Today in 1840, the Uniform Penny Post was established throughout the UK, facilitating the safe, speedy and cheap conveyance of letters.“At this time I did not stand very well with the dominant interest at the General Post Office. My old friend Colonel Maberly had been, some time since, squeezed into, and his place was filled by Mr. Rowland Hill, the originator of the penny post. With him I never had any sympathy, nor he with me. In figures and facts he was most accurate, but I never came across any one who so little understood the ways of men,–unless it was his brother Frederic. To the two brothers the servants of the Post Office,–men numerous enough to have formed a large army in old days,–were so many machines who could be counted on for their exact work without deviation, as wheels may be counted on, which are kept going always at the same pace and always by the same power.

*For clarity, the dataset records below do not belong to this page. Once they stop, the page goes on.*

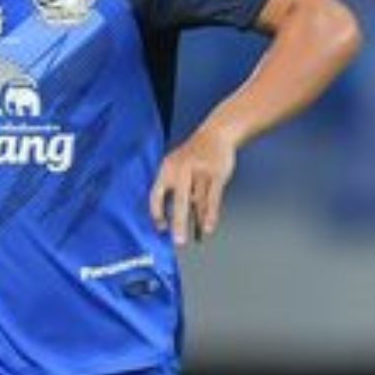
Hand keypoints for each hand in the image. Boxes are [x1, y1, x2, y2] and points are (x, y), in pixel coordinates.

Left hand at [150, 123, 237, 244]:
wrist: (216, 133)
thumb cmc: (194, 154)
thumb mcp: (176, 165)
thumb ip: (171, 188)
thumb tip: (167, 217)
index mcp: (167, 168)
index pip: (157, 193)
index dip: (158, 212)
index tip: (161, 228)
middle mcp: (183, 169)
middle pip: (180, 200)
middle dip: (179, 222)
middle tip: (179, 241)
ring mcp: (201, 171)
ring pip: (200, 201)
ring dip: (198, 221)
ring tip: (198, 237)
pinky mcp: (217, 173)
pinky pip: (214, 198)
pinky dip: (211, 214)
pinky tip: (209, 226)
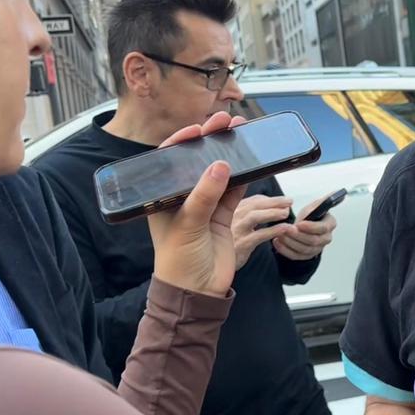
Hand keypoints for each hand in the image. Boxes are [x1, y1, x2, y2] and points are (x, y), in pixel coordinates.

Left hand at [147, 113, 248, 297]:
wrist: (197, 292)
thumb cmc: (178, 261)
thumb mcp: (186, 225)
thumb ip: (204, 195)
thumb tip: (220, 165)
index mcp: (163, 197)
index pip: (170, 161)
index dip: (183, 142)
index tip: (198, 128)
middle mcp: (183, 198)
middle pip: (197, 162)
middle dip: (211, 141)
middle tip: (225, 121)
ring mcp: (205, 206)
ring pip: (219, 173)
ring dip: (231, 155)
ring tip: (242, 133)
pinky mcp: (224, 217)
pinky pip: (235, 191)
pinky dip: (244, 176)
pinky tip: (252, 161)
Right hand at [231, 194, 294, 269]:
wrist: (219, 265)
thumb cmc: (232, 243)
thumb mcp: (239, 225)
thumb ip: (252, 214)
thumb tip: (273, 204)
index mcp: (233, 210)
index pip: (253, 200)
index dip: (270, 199)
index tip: (284, 201)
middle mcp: (232, 218)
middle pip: (254, 205)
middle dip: (274, 202)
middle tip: (289, 201)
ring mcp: (236, 231)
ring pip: (254, 217)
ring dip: (273, 213)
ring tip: (286, 213)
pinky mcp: (241, 245)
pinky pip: (259, 235)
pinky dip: (273, 230)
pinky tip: (284, 228)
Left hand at [272, 195, 337, 261]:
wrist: (302, 229)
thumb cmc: (309, 217)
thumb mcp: (314, 206)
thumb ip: (324, 200)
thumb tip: (335, 192)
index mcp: (330, 225)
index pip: (323, 228)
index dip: (311, 227)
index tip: (299, 224)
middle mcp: (325, 238)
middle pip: (313, 241)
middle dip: (298, 235)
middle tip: (286, 229)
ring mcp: (317, 249)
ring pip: (304, 249)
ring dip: (290, 242)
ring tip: (280, 234)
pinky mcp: (306, 256)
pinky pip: (296, 256)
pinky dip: (285, 250)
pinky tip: (277, 242)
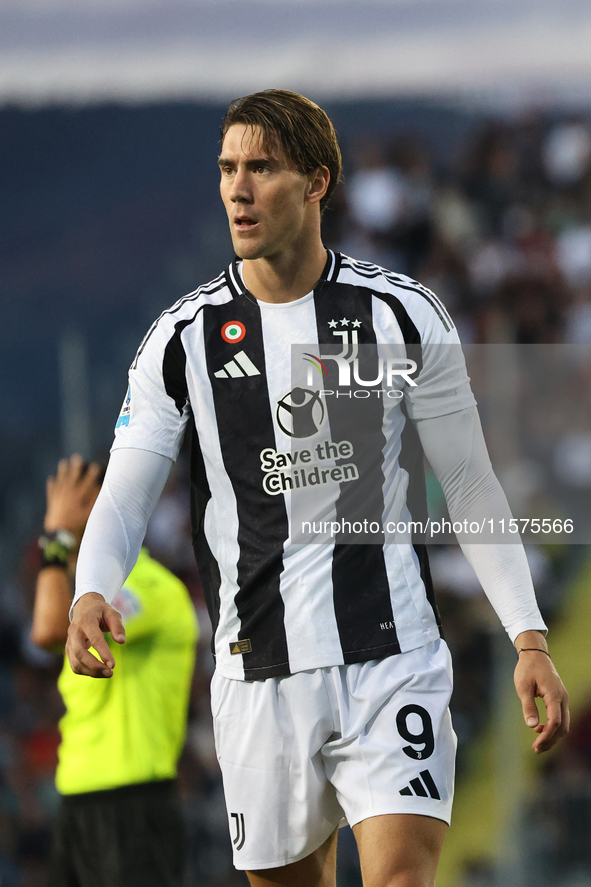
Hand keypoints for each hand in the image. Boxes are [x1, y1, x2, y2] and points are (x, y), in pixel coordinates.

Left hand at [45, 455, 100, 543]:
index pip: (87, 480)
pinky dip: (51, 484)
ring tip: (63, 462)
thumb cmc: (78, 524)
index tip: (95, 465)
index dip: (92, 472)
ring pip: (61, 480)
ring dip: (62, 471)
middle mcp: (68, 493)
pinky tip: (51, 479)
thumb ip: (95, 500)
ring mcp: (59, 497)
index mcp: (79, 495)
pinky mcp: (52, 502)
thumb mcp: (90, 513)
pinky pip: (51, 491)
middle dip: (75, 467)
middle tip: (77, 457)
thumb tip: (100, 489)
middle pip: (72, 476)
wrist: (59, 533)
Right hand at [66, 593, 125, 677]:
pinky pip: (74, 665)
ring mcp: (69, 641)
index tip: (112, 665)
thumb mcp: (112, 613)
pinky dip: (86, 671)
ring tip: (107, 674)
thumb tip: (122, 641)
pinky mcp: (69, 649)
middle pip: (80, 653)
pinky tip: (98, 672)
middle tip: (110, 673)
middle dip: (94, 666)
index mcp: (86, 620)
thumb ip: (117, 626)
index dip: (103, 653)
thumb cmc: (101, 611)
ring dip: (90, 672)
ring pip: (75, 662)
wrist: (84, 607)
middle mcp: (74, 632)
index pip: (94, 639)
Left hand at [513, 631, 568, 753]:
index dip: (547, 736)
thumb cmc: (527, 669)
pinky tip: (538, 729)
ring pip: (564, 724)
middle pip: (563, 727)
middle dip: (551, 740)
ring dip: (552, 736)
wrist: (535, 654)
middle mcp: (562, 698)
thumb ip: (528, 706)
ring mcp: (563, 698)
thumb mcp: (523, 687)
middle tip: (536, 749)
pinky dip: (552, 727)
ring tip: (538, 745)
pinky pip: (560, 717)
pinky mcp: (559, 699)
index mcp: (554, 695)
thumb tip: (531, 726)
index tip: (535, 746)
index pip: (555, 722)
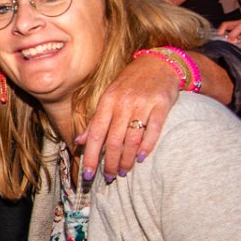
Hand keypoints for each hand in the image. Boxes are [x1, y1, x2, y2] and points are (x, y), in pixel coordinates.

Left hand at [77, 52, 179, 179]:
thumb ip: (95, 121)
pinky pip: (153, 130)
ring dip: (126, 159)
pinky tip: (140, 158)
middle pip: (113, 140)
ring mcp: (143, 104)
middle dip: (109, 162)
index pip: (95, 133)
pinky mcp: (162, 105)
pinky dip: (146, 146)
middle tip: (109, 177)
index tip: (87, 174)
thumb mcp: (108, 97)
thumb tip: (78, 142)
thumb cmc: (130, 83)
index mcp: (107, 102)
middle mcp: (123, 103)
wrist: (158, 64)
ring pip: (132, 138)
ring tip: (123, 172)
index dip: (90, 155)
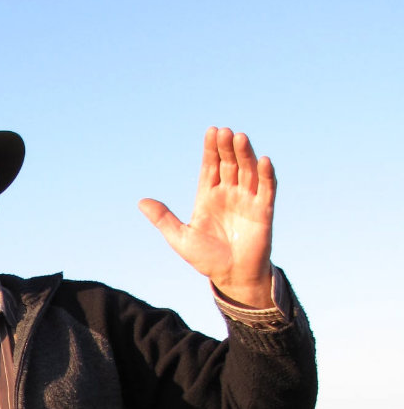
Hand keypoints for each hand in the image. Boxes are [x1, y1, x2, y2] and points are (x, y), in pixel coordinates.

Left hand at [139, 128, 275, 306]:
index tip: (211, 131)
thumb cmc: (206, 258)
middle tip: (224, 132)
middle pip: (229, 164)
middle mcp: (229, 194)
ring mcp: (247, 201)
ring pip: (247, 172)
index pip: (210, 167)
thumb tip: (141, 201)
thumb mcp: (180, 238)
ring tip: (240, 138)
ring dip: (245, 155)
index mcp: (208, 197)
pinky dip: (266, 175)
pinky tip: (263, 160)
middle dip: (227, 148)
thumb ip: (163, 218)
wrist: (231, 277)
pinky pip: (267, 189)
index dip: (211, 150)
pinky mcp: (263, 211)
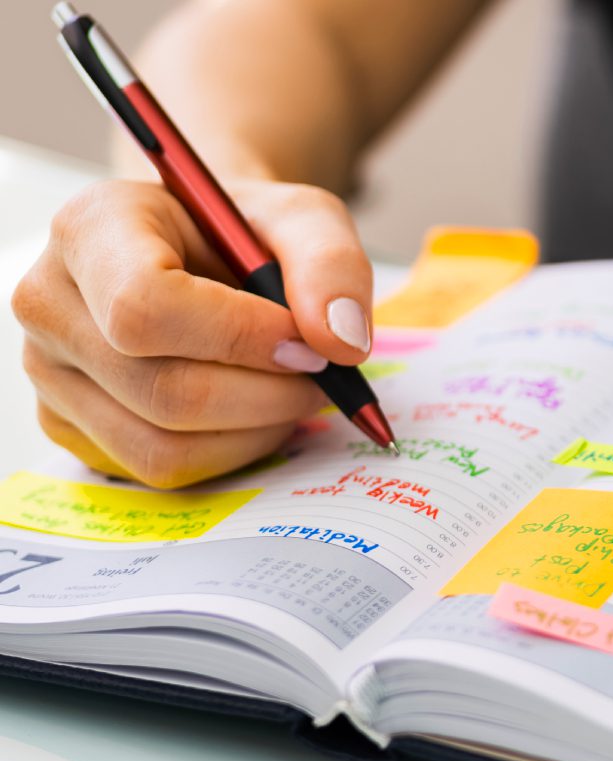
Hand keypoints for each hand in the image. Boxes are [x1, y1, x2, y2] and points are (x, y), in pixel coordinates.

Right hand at [10, 178, 372, 487]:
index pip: (145, 307)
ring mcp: (50, 371)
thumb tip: (341, 343)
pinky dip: (230, 451)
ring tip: (292, 390)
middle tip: (320, 375)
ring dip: (255, 430)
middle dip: (268, 395)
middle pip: (165, 391)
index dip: (240, 337)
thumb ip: (331, 264)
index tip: (306, 343)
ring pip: (163, 446)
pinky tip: (254, 410)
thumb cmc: (245, 231)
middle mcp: (49, 300)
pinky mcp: (69, 424)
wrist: (205, 251)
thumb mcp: (304, 218)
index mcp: (91, 228)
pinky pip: (160, 469)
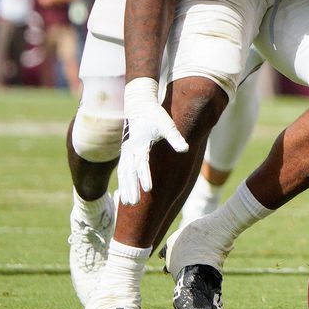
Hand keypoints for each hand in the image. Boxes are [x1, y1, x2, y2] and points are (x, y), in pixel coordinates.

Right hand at [117, 78, 188, 205]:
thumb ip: (175, 137)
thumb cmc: (155, 115)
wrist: (139, 105)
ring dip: (125, 188)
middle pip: (128, 171)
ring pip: (123, 173)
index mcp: (140, 143)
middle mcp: (130, 149)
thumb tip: (185, 148)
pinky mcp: (125, 153)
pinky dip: (123, 182)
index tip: (148, 189)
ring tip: (128, 203)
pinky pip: (122, 171)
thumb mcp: (167, 124)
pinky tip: (124, 195)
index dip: (144, 176)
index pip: (142, 163)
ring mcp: (125, 151)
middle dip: (130, 187)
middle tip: (134, 203)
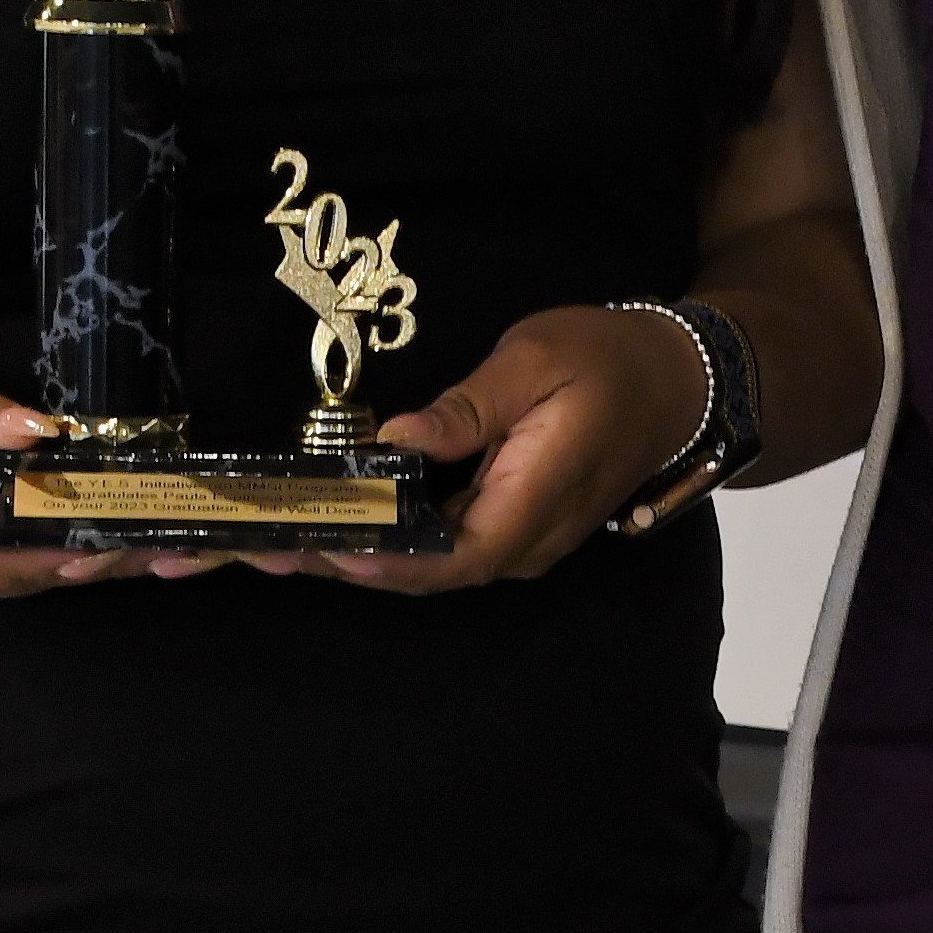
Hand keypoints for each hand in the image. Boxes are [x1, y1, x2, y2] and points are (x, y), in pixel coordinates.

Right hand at [0, 332, 167, 609]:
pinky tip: (107, 534)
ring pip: (6, 582)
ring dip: (75, 562)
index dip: (42, 560)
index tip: (107, 542)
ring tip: (151, 539)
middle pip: (1, 582)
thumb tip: (38, 432)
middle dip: (80, 562)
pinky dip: (50, 553)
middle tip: (158, 539)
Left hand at [267, 302, 713, 597]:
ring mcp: (514, 539)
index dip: (379, 560)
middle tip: (258, 544)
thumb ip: (466, 408)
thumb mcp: (534, 362)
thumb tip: (399, 436)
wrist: (674, 382)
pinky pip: (435, 544)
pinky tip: (328, 519)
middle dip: (337, 562)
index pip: (447, 558)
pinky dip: (378, 536)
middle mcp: (520, 542)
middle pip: (420, 572)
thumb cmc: (607, 360)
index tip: (317, 546)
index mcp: (531, 507)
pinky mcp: (505, 524)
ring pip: (422, 564)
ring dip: (348, 553)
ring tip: (270, 539)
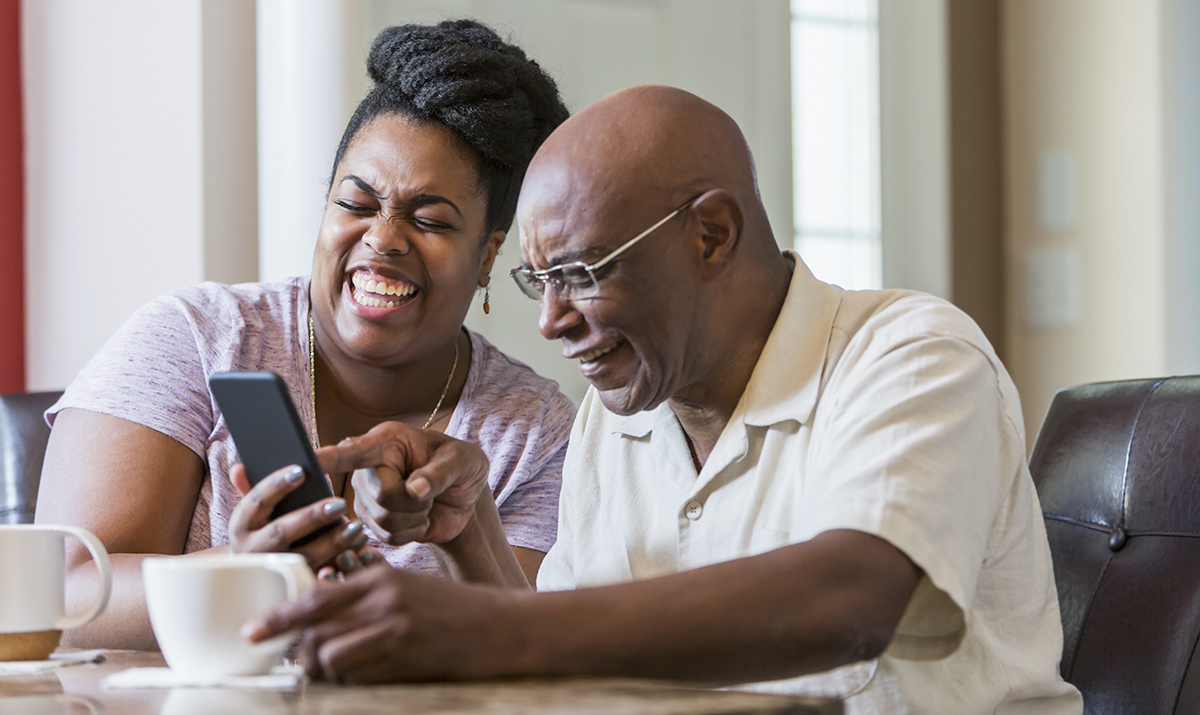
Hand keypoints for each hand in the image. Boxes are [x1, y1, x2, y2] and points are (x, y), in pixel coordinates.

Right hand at [229, 463, 369, 571]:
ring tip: (356, 527)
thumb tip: (240, 467)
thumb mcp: (252, 512)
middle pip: (281, 532)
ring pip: (304, 558)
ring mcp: (273, 570)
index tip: (301, 470)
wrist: (253, 575)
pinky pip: (319, 575)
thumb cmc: (261, 530)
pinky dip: (342, 561)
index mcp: (241, 525)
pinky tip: (360, 547)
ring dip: (333, 542)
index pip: (257, 501)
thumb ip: (250, 487)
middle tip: (340, 503)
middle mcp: (253, 550)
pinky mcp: (293, 585)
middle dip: (311, 517)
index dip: (277, 485)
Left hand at [243, 565, 510, 681]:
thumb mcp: (406, 586)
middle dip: (302, 656)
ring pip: (333, 660)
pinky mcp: (407, 661)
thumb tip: (317, 614)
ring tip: (331, 674)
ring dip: (325, 673)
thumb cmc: (451, 608)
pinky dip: (352, 683)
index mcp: (380, 579)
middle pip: (317, 634)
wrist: (499, 628)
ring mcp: (396, 633)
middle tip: (302, 664)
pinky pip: (360, 679)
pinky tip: (362, 677)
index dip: (278, 619)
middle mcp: (384, 602)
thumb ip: (364, 595)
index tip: (252, 633)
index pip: (315, 598)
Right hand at [316, 422, 490, 545]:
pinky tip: (419, 518)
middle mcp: (367, 469)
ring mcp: (366, 498)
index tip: (307, 460)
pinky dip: (412, 532)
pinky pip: (388, 538)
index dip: (329, 458)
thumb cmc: (462, 466)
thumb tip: (416, 489)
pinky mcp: (374, 524)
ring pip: (383, 520)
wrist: (465, 496)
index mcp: (386, 442)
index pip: (353, 451)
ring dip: (414, 516)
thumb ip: (440, 472)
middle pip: (380, 496)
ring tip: (424, 501)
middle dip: (413, 500)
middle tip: (428, 490)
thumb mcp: (462, 460)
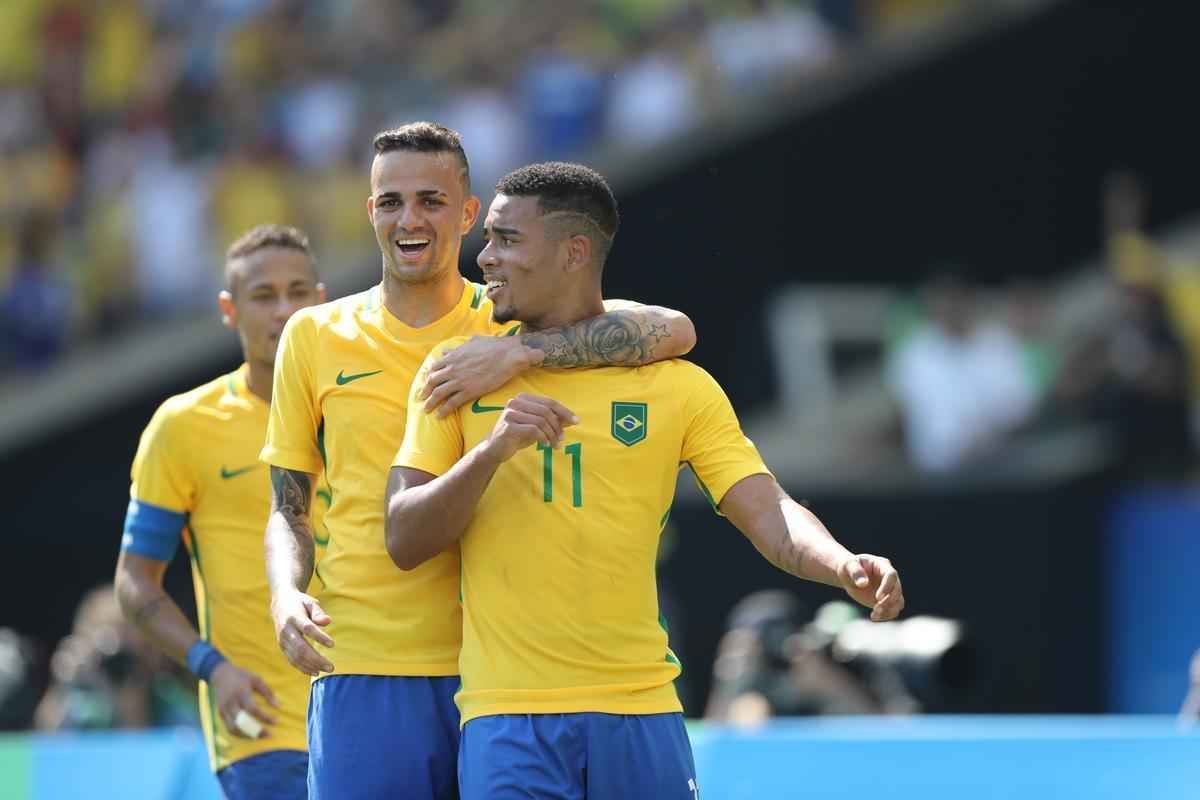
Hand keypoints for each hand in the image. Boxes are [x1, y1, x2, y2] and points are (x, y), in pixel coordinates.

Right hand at [210, 661, 277, 738]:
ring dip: (246, 735)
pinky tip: (249, 735)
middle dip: (256, 730)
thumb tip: (278, 706)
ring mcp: (224, 709)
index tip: (276, 721)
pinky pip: (228, 728)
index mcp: (241, 693)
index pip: (253, 709)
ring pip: (233, 728)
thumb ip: (267, 692)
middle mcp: (231, 703)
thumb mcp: (256, 679)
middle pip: (242, 722)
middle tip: (268, 735)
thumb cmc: (241, 676)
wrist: (220, 674)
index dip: (264, 717)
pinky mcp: (220, 714)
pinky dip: (239, 734)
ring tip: (259, 737)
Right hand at [270, 591, 334, 676]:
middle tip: (331, 666)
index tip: (332, 644)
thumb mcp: (310, 602)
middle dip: (316, 659)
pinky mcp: (282, 647)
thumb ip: (318, 612)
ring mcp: (283, 641)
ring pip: (296, 657)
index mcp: (294, 617)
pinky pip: (291, 660)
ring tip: (327, 669)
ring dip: (311, 666)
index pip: (307, 629)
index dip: (319, 637)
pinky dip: (303, 668)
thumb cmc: (300, 603)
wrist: (279, 604)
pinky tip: (315, 671)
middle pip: (301, 648)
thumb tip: (328, 622)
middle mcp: (286, 630)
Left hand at [419, 337, 541, 417]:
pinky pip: (452, 403)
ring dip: (430, 403)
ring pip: (438, 393)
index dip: (428, 377)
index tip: (426, 383)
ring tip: (427, 410)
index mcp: (453, 357)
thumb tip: (446, 350)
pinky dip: (444, 410)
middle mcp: (452, 369)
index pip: (434, 368)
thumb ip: (457, 348)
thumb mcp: (472, 342)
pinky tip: (440, 416)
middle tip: (422, 398)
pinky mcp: (469, 391)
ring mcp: (460, 380)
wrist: (508, 354)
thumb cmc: (494, 346)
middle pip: (432, 382)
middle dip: (425, 391)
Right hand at [481, 393, 577, 462]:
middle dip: (557, 426)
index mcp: (524, 398)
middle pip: (546, 411)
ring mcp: (510, 413)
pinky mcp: (508, 426)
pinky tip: (544, 445)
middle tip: (562, 439)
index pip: (549, 402)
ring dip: (552, 435)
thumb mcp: (538, 427)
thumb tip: (572, 419)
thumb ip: (553, 421)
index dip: (564, 411)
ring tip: (554, 445)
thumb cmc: (518, 436)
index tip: (576, 421)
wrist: (495, 450)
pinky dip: (543, 438)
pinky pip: (533, 430)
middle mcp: (515, 402)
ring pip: (541, 421)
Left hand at [838, 554, 903, 620]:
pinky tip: (874, 617)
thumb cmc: (849, 567)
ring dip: (889, 610)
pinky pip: (893, 610)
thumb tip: (863, 583)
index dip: (887, 587)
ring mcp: (889, 589)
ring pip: (898, 602)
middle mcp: (890, 578)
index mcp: (882, 565)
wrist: (849, 576)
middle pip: (897, 589)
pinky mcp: (886, 600)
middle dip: (889, 601)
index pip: (891, 575)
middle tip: (876, 608)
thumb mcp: (848, 566)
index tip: (878, 598)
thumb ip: (855, 572)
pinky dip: (886, 615)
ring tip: (874, 614)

Rowland Hill was an industrious public servant, anxious for the good of his country; but he was a hard taskmaster, and one who would, I think, have put the great department with which he was concerned altogether out of gear by his hardness, had he not been at last controlled.”–Anthony Trollope, Autobiography
“And now, with my reader’s consent, I will follow the postman with that letter to Framley; not by its own circuitous route indeed, or by the same mode of conveyance; for that letter went into Barchester by the Courcy night mail-cart, which, on its road, passed through the villages of Uffey and Chaldicotes, reaching Barchester in time for the up-mail from London. By that train, the letter was sent towards the metropolis as far as the junction of the Barset branch line, but there it was turned in its course, and came down again by the main line as far as Silverbridge; at which place, between six and seven in the morning, it was shouldered by the Framley footpost messenger, and in due course delivered at the Framley Parsonage exactly as Mrs Robarts had finished reading prayers to the four servants. Or, I should say rather, that such would in its usual course have been that letter’s destiny. As it was, however, it reached Silverbridge on Sunday, and lay there till the Monday, as the Framley people have declined their Sunday post. And then again, when the letter was delivered at the parsonage, on that wet Monday morning, Mrs Robarts was not at home.”–Anthony Trollope, Framley Parsonage
“The Framley people have declined their Sunday post.” –Trollope
It appears that Trollope’s letter would have been delivered in one day, by coach, rail, and on foot. Compare our postal service.